Tekstfragment:
# # # # # # #

VLISSINGEN – HULST

 

VLISSINGEN – CADZAND BAD

12 februari 2023

Het is stil als we van de Ferry komen en de nieuwe zeedijk van Zeeuws Vlaanderen oplopen. Boven onze hoofden kleurt de lucht lichtgrijs. Er staat geen zuchtje wind. De zee is stil en de golven rollen bescheiden het strand op, het is eb. Op de Ferry was het ook stil, nog geen 10 mensen, en geen auto’s meer die overvaren, die moeten al zo’n jaar of 20 omrijden, door de toltunnel, tot groot chagrijn van de Zeeuwen. Best wel begrijpelijk, want in de Randstad hoef je tenslotte voor de tunnels ook niet te betalen. Wij genieten van de stilte, maar al snel wordt het toch drukker. Voor ons liggen de Waterdunen, maaknatuur met geasfalteerde, met steenslag bestrooide paden. Via de ‘Killetje’ wordt water in- en uitgelaten. Achter de dijk is het getijverschil één meter, aan de andere kant van de dijk vier meter. Tien tegen één dat Molecaten de aanleg van de Waterdunen heeft gefinancierd. In de Waterdunen foerageren en rusten watervogels. Nu is het nog een kaal gebied en als wij langslopen vliegen de vogels verstoord op.

We beklimmen opnieuw de dijk en kijken uit over zee en zien de containerschepen met bestemming Antwerpen varen. Aan de andere kant van de dijk de talloze vakantieparken en campings, totdat we de Verdronken Zwarte Polder bereiken. In het duin sjokken we traag voort door het rulle zand met onze zware wandelschoenen. Desondanks is het een leuk stuk door de dichte begroeiing van overwegend duindoorns. De Verdronken Zwarte Polder is een echte slufter, ontstaan door de dijkdoorbraak in 1802. Over de geulen heeft de beheerder, Het Zeeuws Landschap, vlonders aangelegd. Het is vrij toegankelijk en Drentse heideschapen houden de vegetatie laag. In 2005 is de geul verdiept, maar verzanding lijkt niet te stoppen als de mens niet blijft ingrijpen. Eenmaal terug op de dijk staan we tegenover de uitzichtpunt Paalridders. In 1540 werden ter hoogte van Westkapelle ter bescherming van het land, om erosie te voorkomen, paalrijen geslagen in opdracht van Karel V, die ook zelf kwam kijken. Ze doen hun werk goed, maar hun vijand is niet de mens deze keer, maar de paalrot, door de paalworm, een schelp, die in de paal gangen graaft. De palen zijn inmiddels Cultureel Erfgoed en fotogeniek. De laatste kilometers vandaag brengen ons naar Cadzand Bad, dat een heuse metamorfose ondergaat. Belgische projectontwikkelaars realiseren hier ‘dure’ appartementcomplexen, waar ‘oud’ bouw voor ‘nieuw’ moet wijken. De prijzen van de appartementen liggen rond de 6 tot 8 miljoen euro’s. Het ziet er schitterend uit, maar is slechts bereikbaar voor ‘de happy few’. Wij houden het hier voor gezien voor vandaag.

# # # # # # #

Gegeven informatie:

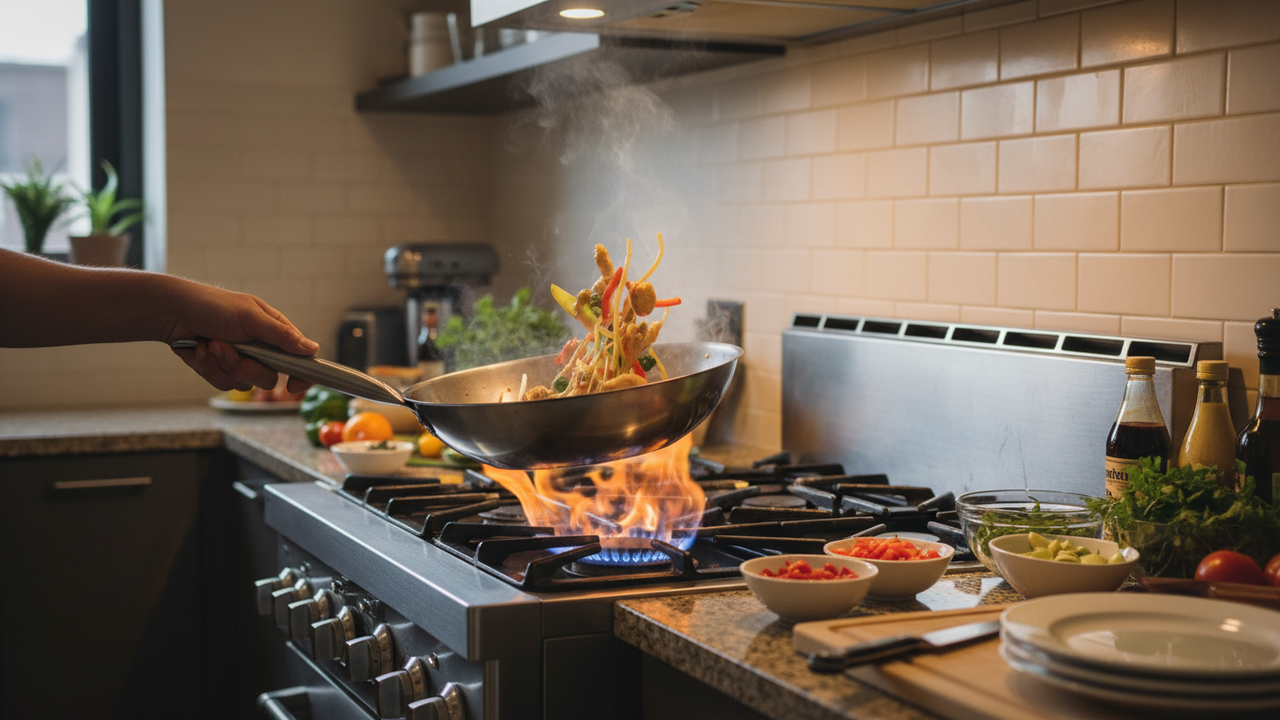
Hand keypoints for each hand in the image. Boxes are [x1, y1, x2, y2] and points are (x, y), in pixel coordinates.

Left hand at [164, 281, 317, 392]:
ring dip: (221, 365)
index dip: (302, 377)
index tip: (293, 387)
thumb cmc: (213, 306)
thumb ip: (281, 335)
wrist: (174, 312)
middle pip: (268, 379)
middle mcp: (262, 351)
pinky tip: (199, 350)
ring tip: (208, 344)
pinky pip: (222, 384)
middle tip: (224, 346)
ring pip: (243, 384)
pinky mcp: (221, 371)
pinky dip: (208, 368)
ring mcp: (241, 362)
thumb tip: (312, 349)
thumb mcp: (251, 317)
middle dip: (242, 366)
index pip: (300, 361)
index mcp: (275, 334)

# # # # # # #

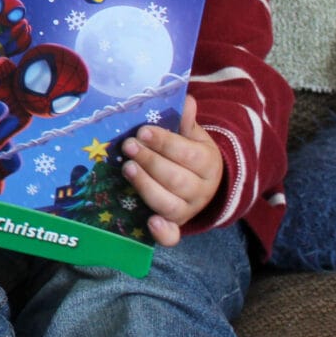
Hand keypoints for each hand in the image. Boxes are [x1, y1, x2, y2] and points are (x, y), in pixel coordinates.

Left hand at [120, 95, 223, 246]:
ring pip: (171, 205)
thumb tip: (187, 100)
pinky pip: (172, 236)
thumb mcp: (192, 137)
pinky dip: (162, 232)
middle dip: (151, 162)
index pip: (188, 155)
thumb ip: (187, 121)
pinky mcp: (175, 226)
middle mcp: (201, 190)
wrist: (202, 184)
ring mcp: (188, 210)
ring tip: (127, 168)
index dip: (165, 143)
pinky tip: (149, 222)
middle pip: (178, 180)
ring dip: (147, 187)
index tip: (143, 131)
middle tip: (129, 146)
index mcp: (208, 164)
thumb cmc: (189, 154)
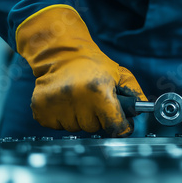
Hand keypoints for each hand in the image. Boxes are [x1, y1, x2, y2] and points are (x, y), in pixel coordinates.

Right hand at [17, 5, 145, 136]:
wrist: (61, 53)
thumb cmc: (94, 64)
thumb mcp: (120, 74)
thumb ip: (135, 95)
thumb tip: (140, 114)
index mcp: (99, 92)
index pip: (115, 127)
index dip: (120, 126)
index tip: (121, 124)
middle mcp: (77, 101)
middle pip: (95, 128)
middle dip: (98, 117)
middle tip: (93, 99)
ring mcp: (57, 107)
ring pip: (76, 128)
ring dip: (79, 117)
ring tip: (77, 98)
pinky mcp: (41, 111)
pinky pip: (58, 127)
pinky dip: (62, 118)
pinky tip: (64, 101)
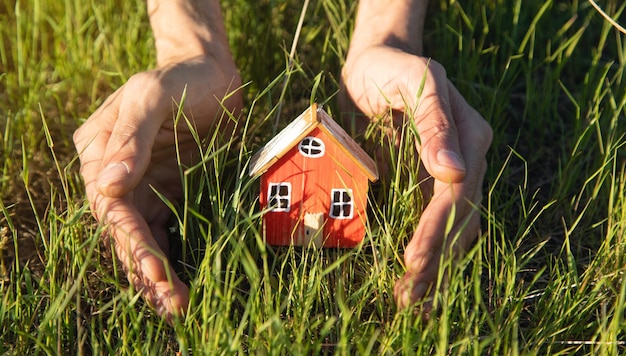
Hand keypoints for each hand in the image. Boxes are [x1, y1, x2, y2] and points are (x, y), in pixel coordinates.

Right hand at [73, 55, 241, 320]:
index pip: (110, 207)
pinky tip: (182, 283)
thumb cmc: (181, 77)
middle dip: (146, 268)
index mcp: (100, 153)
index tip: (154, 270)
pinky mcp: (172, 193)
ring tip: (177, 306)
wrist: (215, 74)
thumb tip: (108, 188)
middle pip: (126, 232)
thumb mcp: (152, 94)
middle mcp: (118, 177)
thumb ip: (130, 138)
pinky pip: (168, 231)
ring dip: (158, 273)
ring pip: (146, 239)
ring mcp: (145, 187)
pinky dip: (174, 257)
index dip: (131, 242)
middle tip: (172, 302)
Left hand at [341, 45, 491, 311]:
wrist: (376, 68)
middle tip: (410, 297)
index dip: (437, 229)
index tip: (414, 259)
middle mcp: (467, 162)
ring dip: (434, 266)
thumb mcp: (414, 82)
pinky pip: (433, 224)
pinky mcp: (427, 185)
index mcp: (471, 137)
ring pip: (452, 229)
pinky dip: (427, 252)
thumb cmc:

# # # # # # #

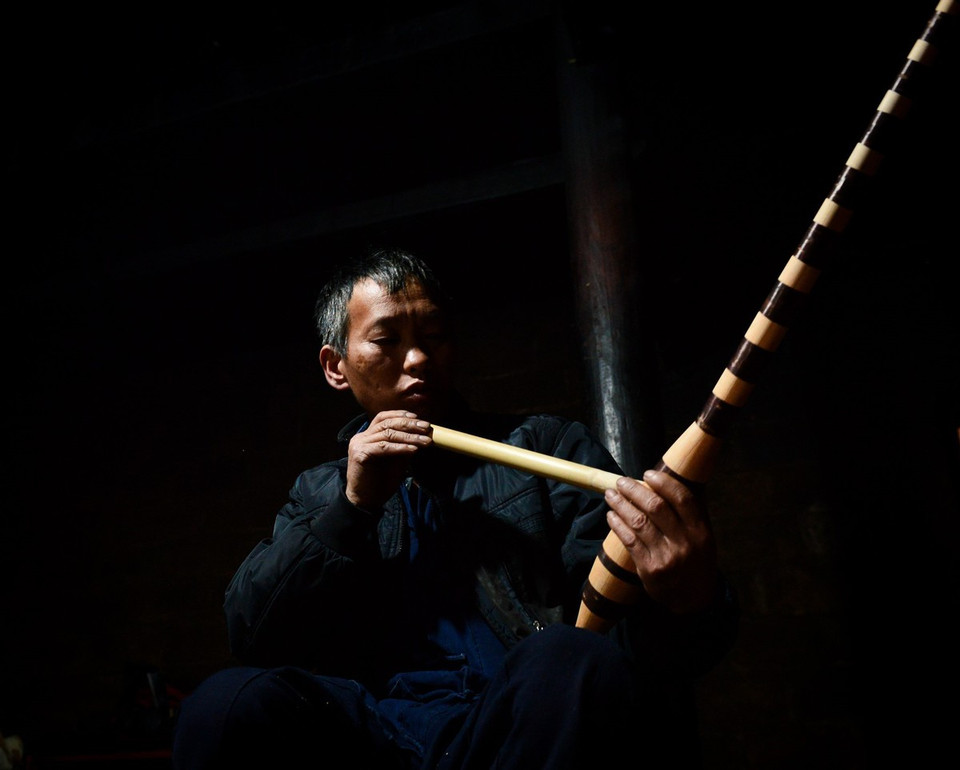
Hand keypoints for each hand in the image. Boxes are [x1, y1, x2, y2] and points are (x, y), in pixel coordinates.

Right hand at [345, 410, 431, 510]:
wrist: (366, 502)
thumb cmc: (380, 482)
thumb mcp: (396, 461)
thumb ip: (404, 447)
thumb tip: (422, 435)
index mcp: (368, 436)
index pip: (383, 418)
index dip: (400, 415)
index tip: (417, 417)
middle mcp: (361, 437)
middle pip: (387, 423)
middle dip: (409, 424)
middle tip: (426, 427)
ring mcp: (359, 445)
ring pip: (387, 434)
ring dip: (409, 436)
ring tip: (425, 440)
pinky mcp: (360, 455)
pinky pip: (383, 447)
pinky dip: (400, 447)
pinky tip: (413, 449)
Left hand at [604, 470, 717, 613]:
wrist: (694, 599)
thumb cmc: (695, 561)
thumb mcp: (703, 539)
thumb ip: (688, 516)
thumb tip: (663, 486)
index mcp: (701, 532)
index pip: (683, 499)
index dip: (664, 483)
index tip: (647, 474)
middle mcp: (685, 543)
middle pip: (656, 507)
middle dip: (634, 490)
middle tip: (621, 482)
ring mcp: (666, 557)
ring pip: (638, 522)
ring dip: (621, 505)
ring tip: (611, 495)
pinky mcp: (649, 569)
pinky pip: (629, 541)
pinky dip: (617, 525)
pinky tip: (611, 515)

# # # # # # #

Door welke gebeurtenis en in welk jaar is de Verdronken Zwarte Polder volgens het wandelverslag ontstaan?

Uitvoer oefening:
Door een dijkdoorbraak in 1802.